A California native, Anja earned her Bachelor of Science degree at the University of California, Los Angeles where she studied human biology and society. She received her Master of Science degree in human nutrition from Columbia University. She is both a WELL AP and LEED Green Associate and happily serves as WELL Faculty.
Anja, can you tell us about WELL and your role within the organisation?
At the International WELL Building Institute, our goal is to transform our buildings and communities in ways that help people thrive. Our WELL Building Standard (WELL) is the leading global standard for buildings, communities and organisations seeking to implement, validate and measure features that support and advance human health and wellness.
In my role as the WELL Nourishment concept lead, I work to translate decades of nutrition and health research into evidence-based, implementable design and policy interventions that can improve the nutritional practices of individuals in buildings and communities around the world. I also have the privilege of leading a global, multidisciplinary group of advisors who are experts in nutrition and nourishment practices and who help advance WELL and the future of this growing movement.

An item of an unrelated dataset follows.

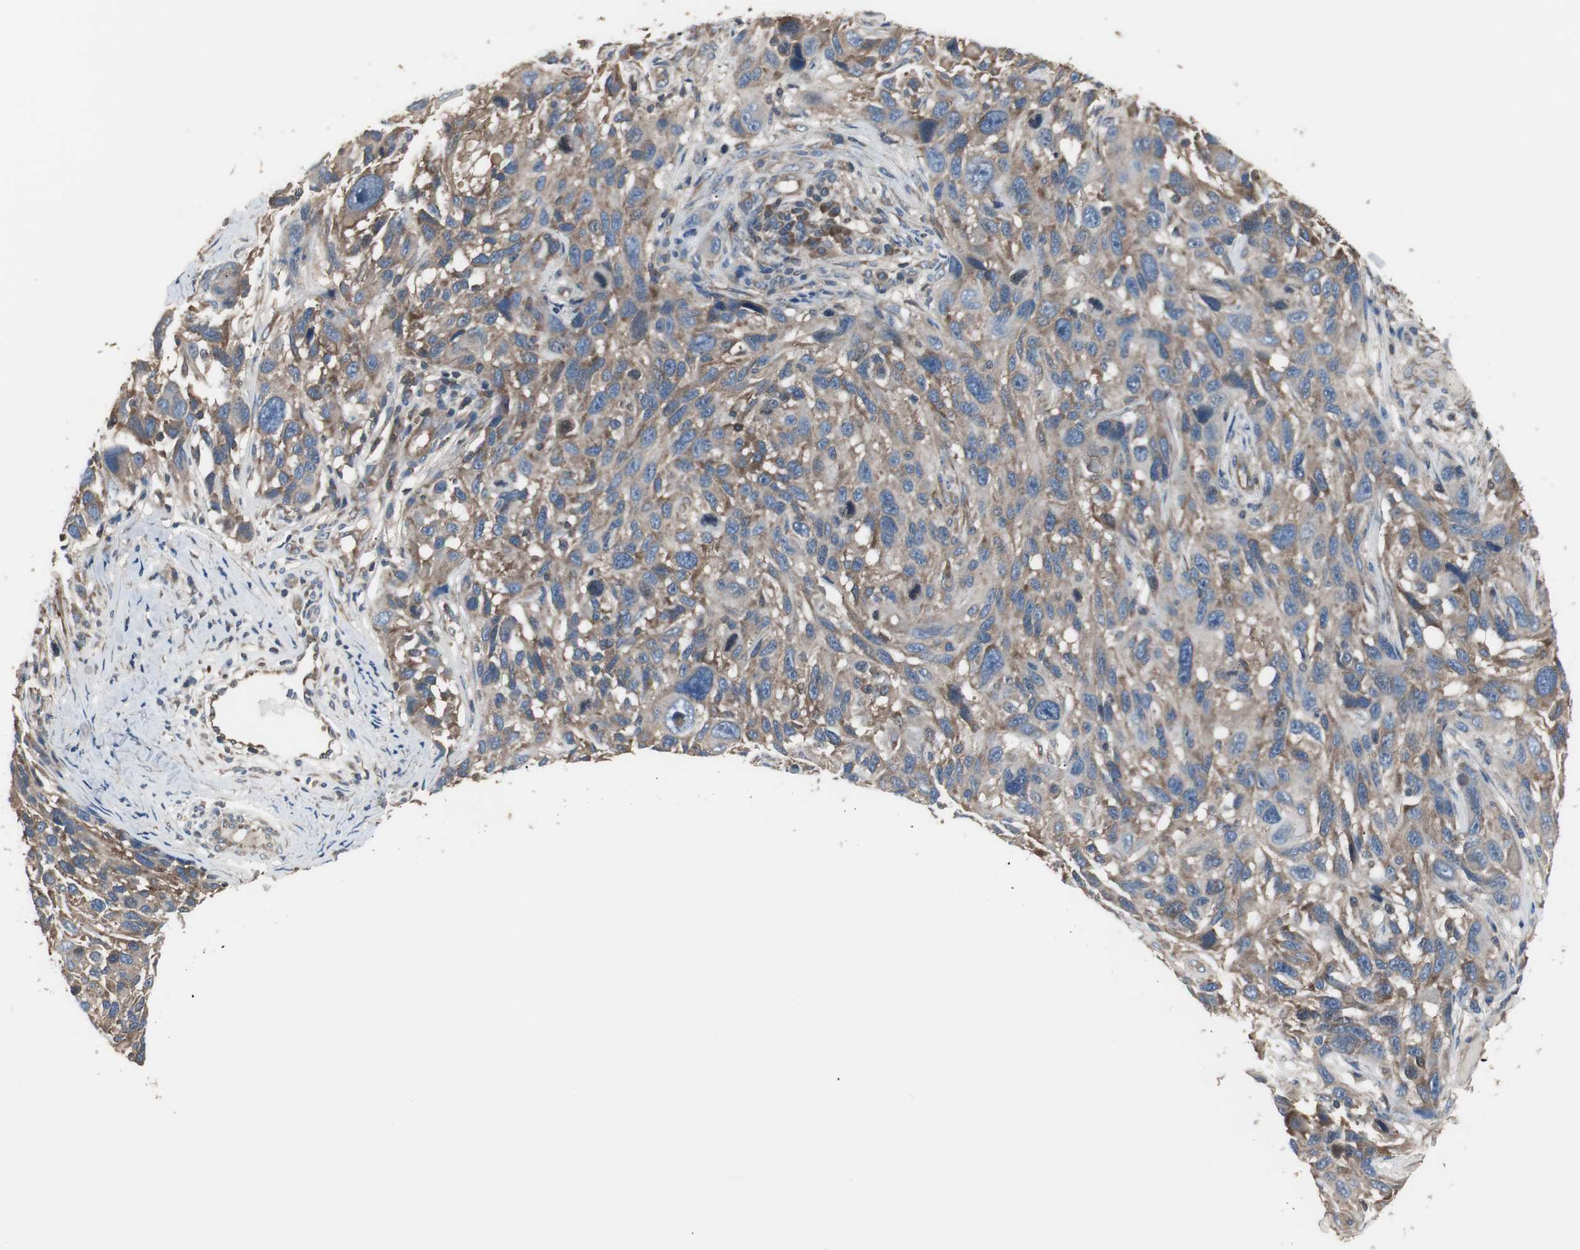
{"staining": {"intensity": "moderate", "quantity": ">75%", "location": "cytoplasmic/membranous"}, "tissue": "melanoma", "cell_type": "Tumor cells", "image_type": "cancer", "snomed": [{"axis": "morphology", "description": "Malignant melanoma, NOS"}, {"axis": "topography", "description": "Skin"}], "caption": "Brown immunohistochemical staining in human malignant melanoma displays moderate cytoplasmic/membranous expression in about >75% of tumor cells.", "gene": "CAPNS1", "patient": {"sex": "male", "age": 53}}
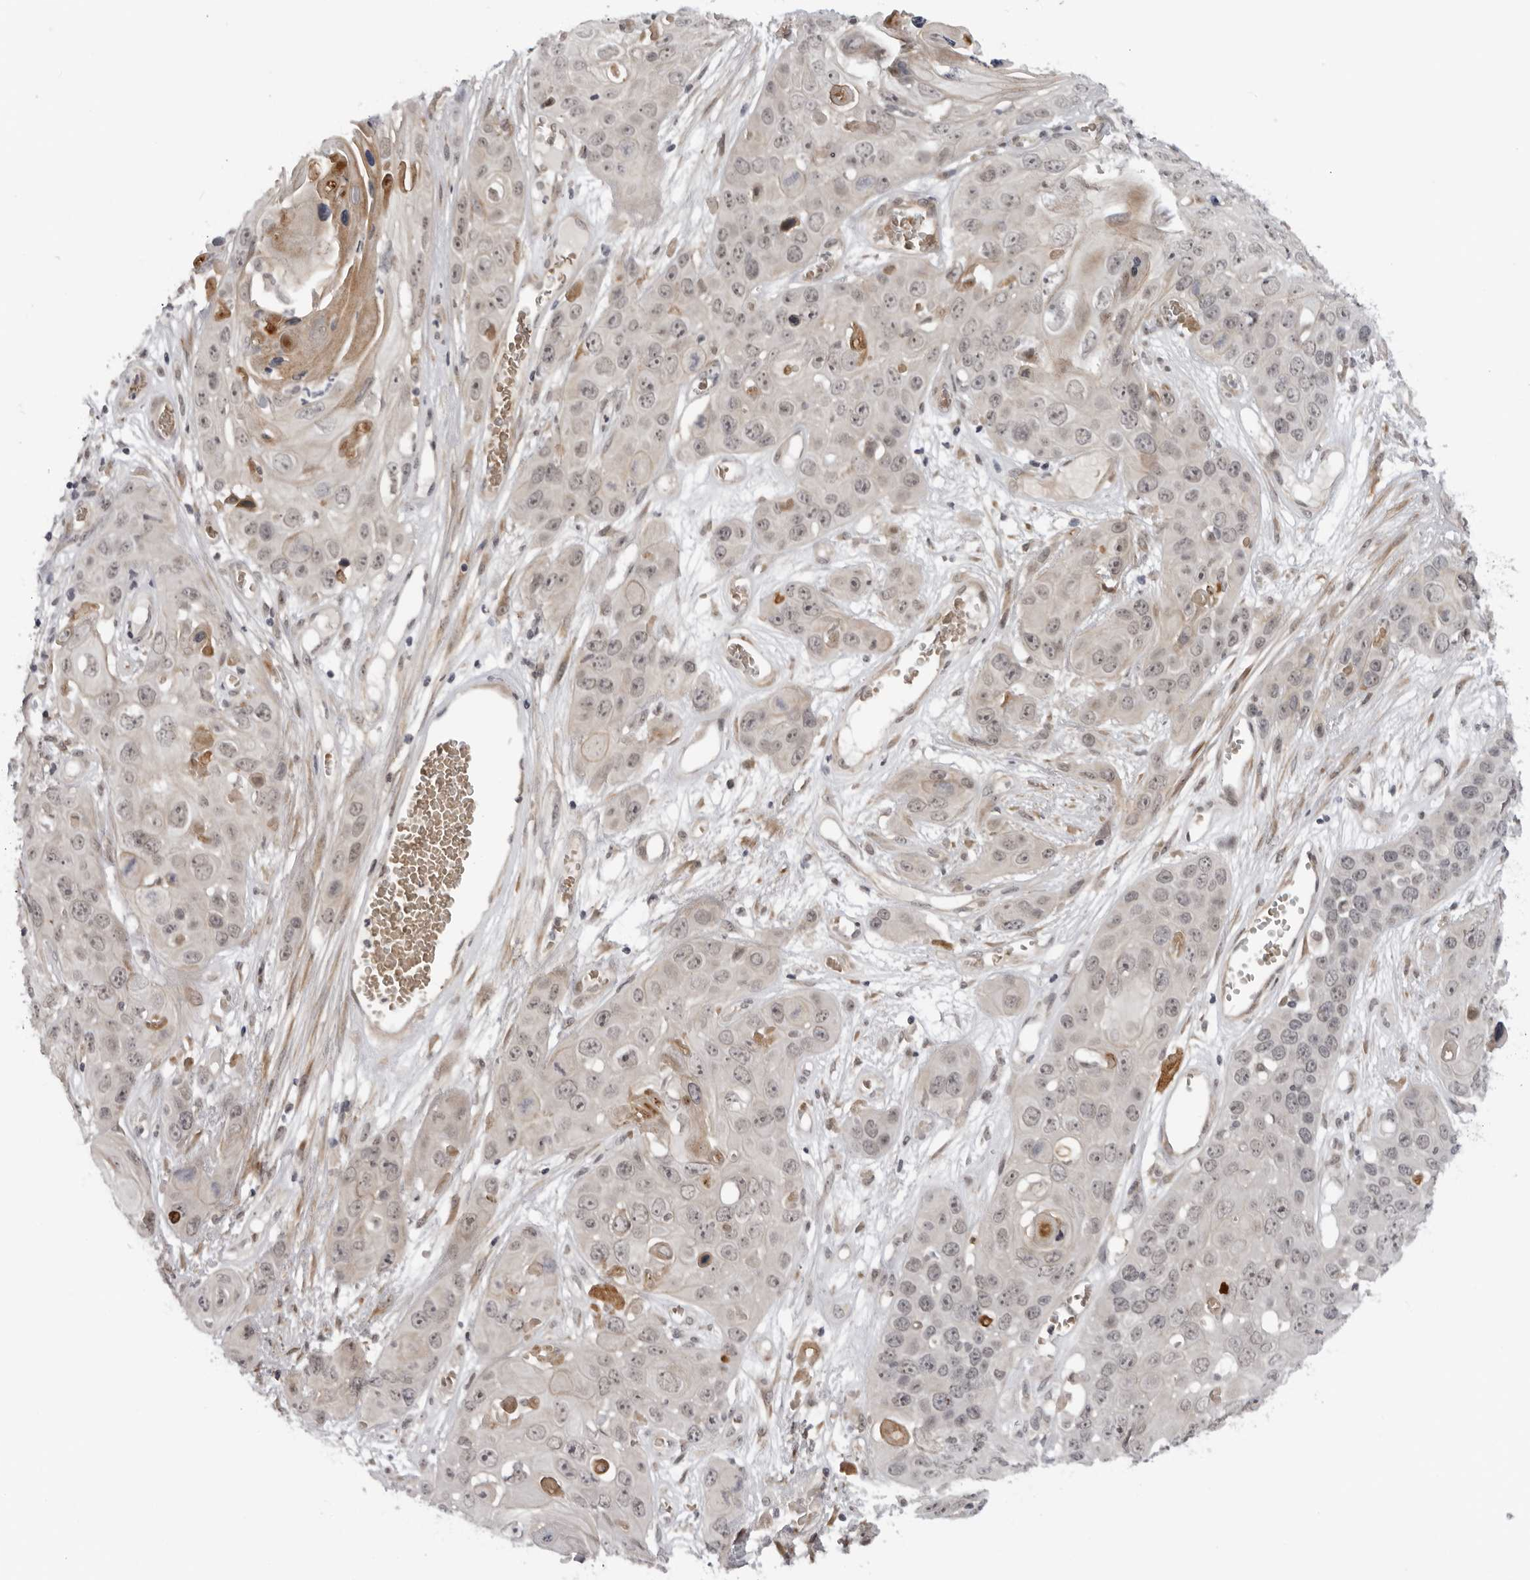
{"staining": {"intensity": "weak", "quantity": ">75%", "location": "nuclear"}, "tissue": "skin cancer", "cell_type": "Tumor cells", "image_type": "cancer", "snomed": [{"axis": "morphology", "description": "Squamous cell carcinoma, NOS"}, {"axis": "topography", "description": "Skin"}], "caption": "Tumor cells show low levels of weak nuclear staining in approximately >75% of cells in skin cancer. The staining is performed using DAB (3,3'-diaminobenzidine) brown chromogen to label protein expression. The nuclei are counter-stained blue using hematoxylin.", "gene": "ALPK2", "patient": {"sex": "male", "age": 55}}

In addition to measurable outcomes coming from WELL projects’ post-occupancy data, it’s exciting to see WELL serving as a catalyst for broader change. We’re hearing from WELL projects that the positive behavioural changes people have gained through nudges at the workplace – choosing fruit as a snack over sweets, or increasing their intake of vegetables because they’re so accessible – are leading to healthy habits at home and beyond.
WELL is the first evidence-based system for measuring, certifying and monitoring building features that impact health and well-being. Can you explain further?
WELL was born out of the sustainability movement and the application of green rating systems around the world. As our Chairman and CEO Rick Fedrizzi has said, we are experiencing “the second wave of sustainability,” which brings to the fore a human-centred approach to the way we design, construct and operate our spaces. While green building focused on energy efficiency and minimising the environmental impact of buildings, WELL has expanded this to focus on the potential of buildings to actively promote human health as a complement to planetary health. The time has come where our buildings can go beyond “doing no harm:” they can actually enhance the way we live and our quality of life.
Incorporating well-being into our buildings is not just a ‘nice-to-have’, it is a social responsibility and an economic one, too. How do you relate to this statement?
Every day we look for opportunities to deliver the positive social and economic impact that is offered by the promise of WELL. It is our strong belief that we can demonstrate to our global community that business has the transformative power to do well by doing good. The strategies that we advocate to support human health must go hand-in-hand with actions that improve education, reduce inequality, catalyse economic growth, confront climate change and protect our environment. That’s why we’re excited to align WELL v2 with the UN Sustainable Development Goals (SDGs) and demonstrate how the SDGs are supported by WELL’s work. The WELL Building Standard recognises the connections between human health, the health of our planet and the strength of socioeconomic institutions by offering a balanced, integrated framework of strategies that, while supporting the health of individuals within buildings, also seek to enable the wider community and surrounding environment to thrive.
Through our WELL Portfolio program, which enables organisations to apply WELL at scale, we are supporting companies to advance their commitment to corporate responsibility and accelerate the positive health impacts of WELL through a portfolio level approach.
What are the 10 concepts of WELL?
WELL takes a holistic and integrative approach to addressing health and well-being in the places and spaces where we spend most of our time. The WELL v2 pilot, the latest version of the WELL Building Standard, focuses on 10 concepts, or categories, of building performance that can contribute to a healthier space: Air, Water, Nourishment, Light, Movement, Thermal Comfort, Sound, Materials, Mind and Community. Each concept is comprised of features with distinct health and well-being intents that projects can pursue towards WELL Certification.
In practical terms, strategies address our most basic human needs through performance metrics such as air and water quality, lighting and comfort. WELL also incorporates more nuanced measures such as how the environment can promote healthy eating, physical activity and cognitive health. We’re extremely optimistic about the ways that creating a healthy organisational culture and shaping indoor spaces where people are excited to work, live and learn can enable the people we care about to fulfil their potential.
What does 2020 have in store?
The launch of public commentpaves the way for the graduation of the WELL v2 rating system out of the pilot phase. After the six-month public comment period wraps up, we’ll reconcile all of the insights and incorporate these perspectives into a final version of WELL v2 that has been thoroughly shaped by extensive contributions from our customers and advisors and reviewed by our governance body.
We look forward to continuing to collaborate with organisations on the leading edge of the movement to improve global health through WELL Portfolio. We're also launching new advisories to involve experts from our global community to continue to contribute to and shape the future of WELL. In addition to our new Research and Industrial advisories, we'll be kicking off the WELL Airport Sector advisory, which will help ensure that WELL positively impacts the health and well-being of airport staff passengers.